▸ **EXERCISE PROMPT**: All lines in the data that hold the word "size" need copying.

[Opening RECORDS FOR THE EXERCISE section]

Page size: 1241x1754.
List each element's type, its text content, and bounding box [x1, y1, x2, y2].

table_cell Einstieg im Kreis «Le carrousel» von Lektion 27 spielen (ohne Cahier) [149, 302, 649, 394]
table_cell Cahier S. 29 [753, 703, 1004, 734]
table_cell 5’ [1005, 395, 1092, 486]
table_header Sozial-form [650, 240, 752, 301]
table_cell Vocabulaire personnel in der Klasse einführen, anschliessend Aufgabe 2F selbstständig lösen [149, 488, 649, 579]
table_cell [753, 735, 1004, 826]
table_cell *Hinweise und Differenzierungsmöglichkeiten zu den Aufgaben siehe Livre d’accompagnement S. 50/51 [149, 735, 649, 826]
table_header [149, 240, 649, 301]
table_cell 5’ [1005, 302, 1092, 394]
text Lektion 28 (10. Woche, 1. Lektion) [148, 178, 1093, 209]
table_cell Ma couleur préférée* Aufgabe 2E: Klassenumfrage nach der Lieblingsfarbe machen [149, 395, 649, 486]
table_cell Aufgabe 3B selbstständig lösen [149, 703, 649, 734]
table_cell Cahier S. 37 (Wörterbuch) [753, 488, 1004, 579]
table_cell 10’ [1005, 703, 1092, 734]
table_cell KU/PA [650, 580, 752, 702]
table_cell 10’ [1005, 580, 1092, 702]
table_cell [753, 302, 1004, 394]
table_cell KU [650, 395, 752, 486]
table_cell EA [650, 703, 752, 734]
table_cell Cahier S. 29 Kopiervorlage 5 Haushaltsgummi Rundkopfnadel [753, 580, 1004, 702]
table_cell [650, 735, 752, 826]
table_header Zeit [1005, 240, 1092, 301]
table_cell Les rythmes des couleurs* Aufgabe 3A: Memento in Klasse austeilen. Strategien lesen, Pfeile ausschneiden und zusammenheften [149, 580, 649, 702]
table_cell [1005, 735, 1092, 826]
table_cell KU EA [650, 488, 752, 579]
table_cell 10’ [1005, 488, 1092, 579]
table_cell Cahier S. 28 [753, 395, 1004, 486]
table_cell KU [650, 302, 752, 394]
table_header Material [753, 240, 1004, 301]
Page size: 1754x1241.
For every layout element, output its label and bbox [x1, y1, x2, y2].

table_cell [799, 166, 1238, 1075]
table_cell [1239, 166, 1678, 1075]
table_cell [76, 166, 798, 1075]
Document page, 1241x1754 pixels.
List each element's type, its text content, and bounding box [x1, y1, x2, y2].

[Closing RECORDS FOR THE EXERCISE section]

▸ **ANSWER TO THIS EXERCISE**:
Page size: 1241x1754.
Page size: 1754x1241.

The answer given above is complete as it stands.